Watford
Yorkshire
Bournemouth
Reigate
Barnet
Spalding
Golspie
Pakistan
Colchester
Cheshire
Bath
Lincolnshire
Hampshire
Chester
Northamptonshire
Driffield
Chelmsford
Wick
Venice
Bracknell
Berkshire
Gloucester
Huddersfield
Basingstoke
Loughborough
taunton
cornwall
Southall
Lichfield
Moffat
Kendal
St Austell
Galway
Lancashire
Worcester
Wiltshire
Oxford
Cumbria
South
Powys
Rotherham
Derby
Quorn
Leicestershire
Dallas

* * *

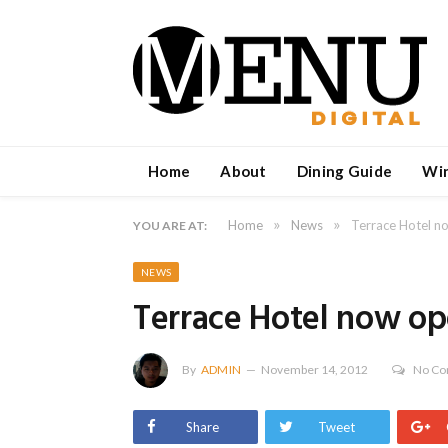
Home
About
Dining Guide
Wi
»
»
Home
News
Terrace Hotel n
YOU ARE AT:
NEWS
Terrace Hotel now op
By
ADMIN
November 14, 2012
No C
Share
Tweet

EXERCISE REQUIREMENTS ▸
Copy out all the lines of the records that include "Terrace".

ANSWER FOR THE TASK ▸
Terrace Hotel n
Terrace Hotel now op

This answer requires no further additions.